> _Directive 1_:
Copy the stretch of the records from the line containing "What is the difference" through the end of the records word for word, omitting the pictures.
***
3 Food Stocks With Big Flavors and Bigger Profits

The food industry has always been a cornerstone of economic stability, but in recent years, it has evolved into a dynamic sector offering significant growth opportunities. Food companies are innovating with bold flavors and healthier options that capture consumer attention and drive sales.

Given the industry’s tailwinds, investors could consider investing in fundamentally strong food maker stocks Cal-Maine Foods, Inc. (CALM), Flowers Foods, Inc. (FLO), and Ingredion Incorporated (INGR) for potential gain and growth.

The rising global population has increased the demand for packaged and processed foods. As per the Business Research company reports, the packaged food market is projected to reach $3.31 trillion. The hectic lifestyle of the working population around the globe also drives this shift.

Innovation in flavors and product categories also plays a pivotal role in this sector. The food companies are introducing bold, global-inspired flavors and unique product lines with the help of technological advancements. AI and machine learning algorithms analyze vast amounts of data on consumer preferences, ingredient interactions, and flavor compounds. These insights help predict successful flavor combinations and create new, unique taste profiles.
***
> _Directive 2_:
Continue the article on food stocks from its last sentence.
***
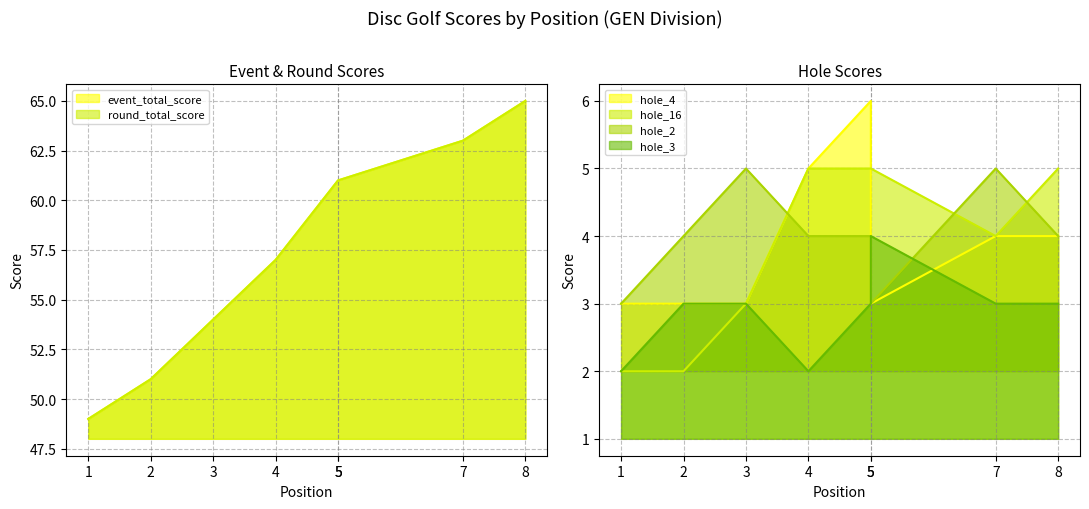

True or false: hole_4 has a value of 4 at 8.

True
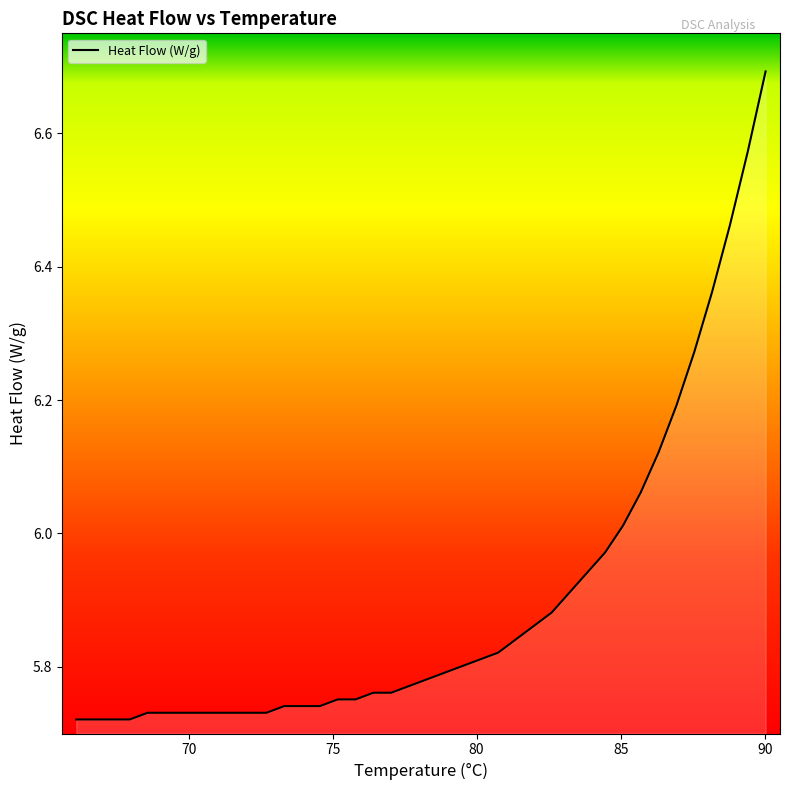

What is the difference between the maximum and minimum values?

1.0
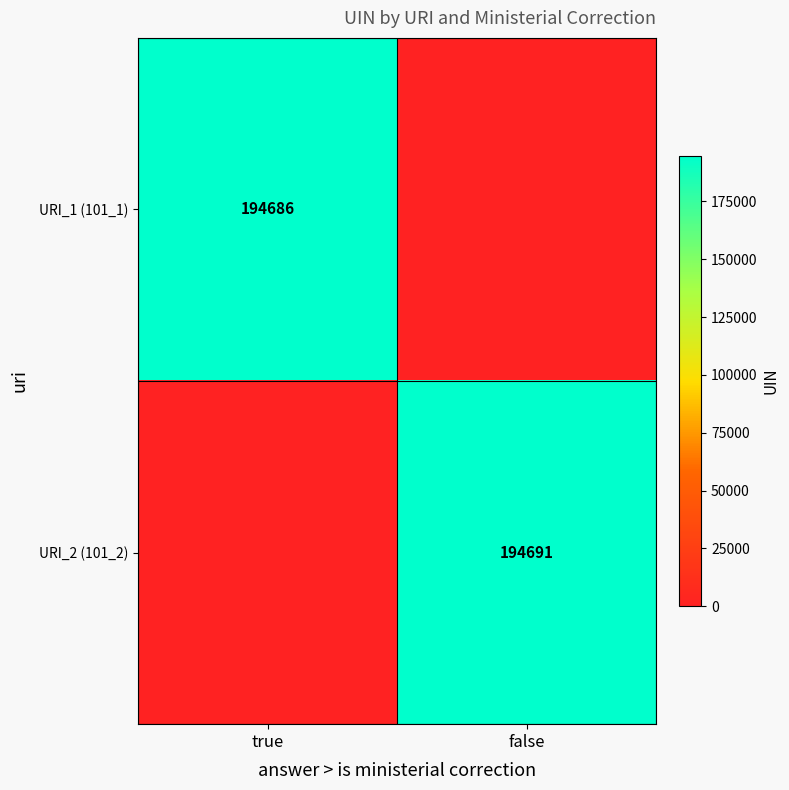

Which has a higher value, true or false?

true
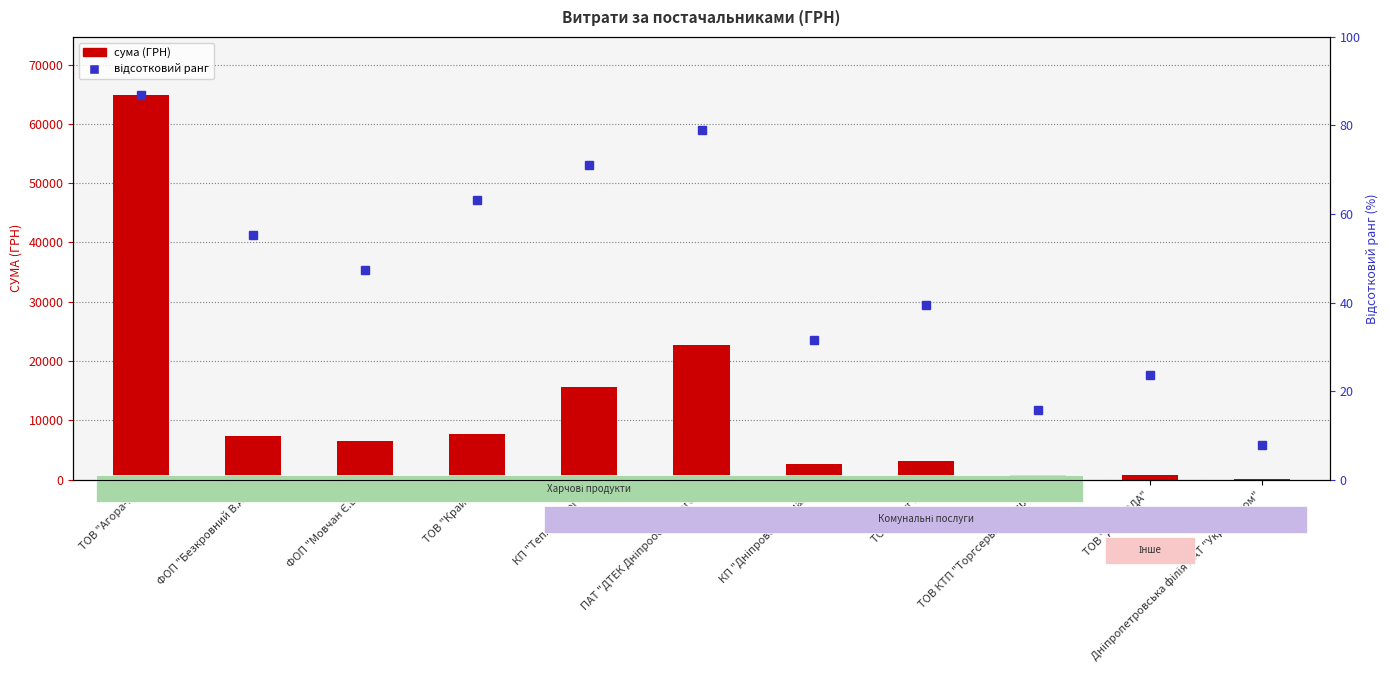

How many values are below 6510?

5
***
> _Answer area 1_:
What is the difference between the maximum and minimum values?

1.0

Which has a higher value, true or false?

true

How many values are below 6510?

5

> _Answer area 2_:
According to Statista, revenue in the food market for the United States is projected to reach $864 billion in 2025 and grow at a CAGR of 4.1% until 2029.

Now, let’s take a closer look at the fundamentals of the three featured Food Makers stocks, beginning with the third choice.

Stock #3: Cal-Maine Foods, Inc. (CALM)

CALM is engaged in the production, grading, packaging, marketing, and distribution of shell eggs and egg products under the brand names of Egg-Land's Best, Land O' Lakes, Farmhouse Eggs, Sunups, Sunny Meadow, and 4-Grain.

On October 7, 2024, CALM announced its Board’s approval of $40 million in capital projects to expand its cage-free production capabilities. The funding will come from cash reserves, investment securities, and operating cash flow.

The stock’s trailing-12-month net income margin of 20.39% is 375% higher than the industry average of 4.29%. Similarly, its 34.26% trailing-12-month ROCE is 215.9% above the industry average of 10.84%. Also, its trailing-12-month asset turnover ratio of 1.38x compares favorably to the industry average of 0.87x.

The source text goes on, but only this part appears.